■ What to produce
Each entry below should be echoed exactly, with pictures omitted.

---*---

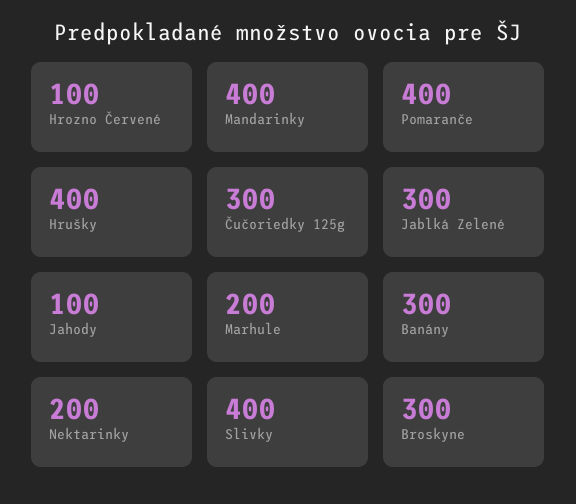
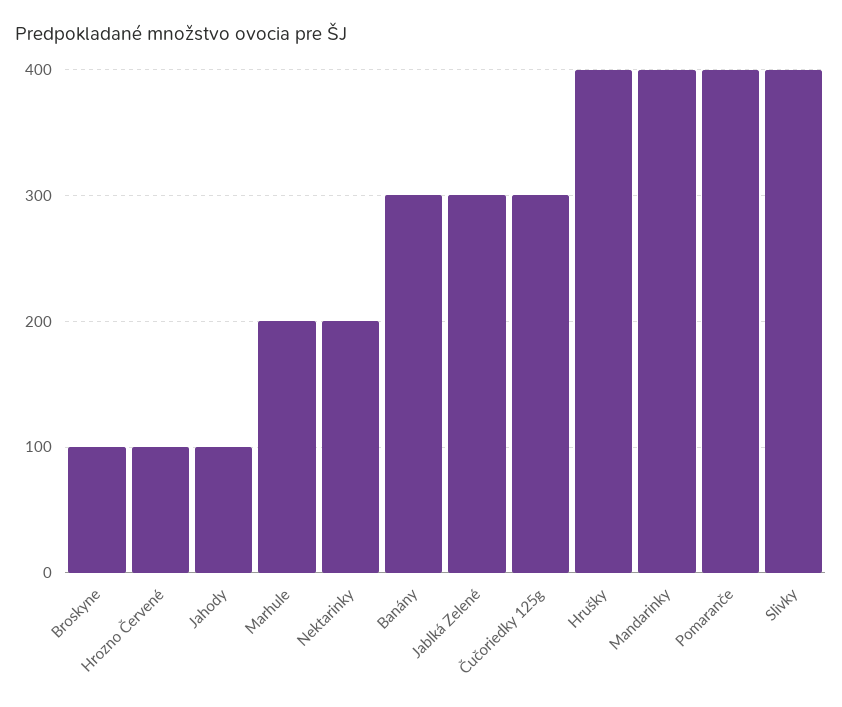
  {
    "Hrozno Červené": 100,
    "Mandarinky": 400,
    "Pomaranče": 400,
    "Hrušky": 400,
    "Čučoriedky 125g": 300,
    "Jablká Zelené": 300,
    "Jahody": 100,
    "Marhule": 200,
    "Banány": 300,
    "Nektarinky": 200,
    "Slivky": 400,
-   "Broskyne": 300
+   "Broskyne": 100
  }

---*---

■ Output of the task
  {
    "Hrozno Červené": 100,
    "Mandarinky": 400,
    "Pomaranče": 400,
    "Hrušky": 400,
    "Čučoriedky 125g": 300,
    "Jablká Zelené": 300,
    "Jahody": 100,
    "Marhule": 200,
    "Banány": 300,
    "Nektarinky": 200,
    "Slivky": 400,
-   "Broskyne": 300
+   "Broskyne": 100
  }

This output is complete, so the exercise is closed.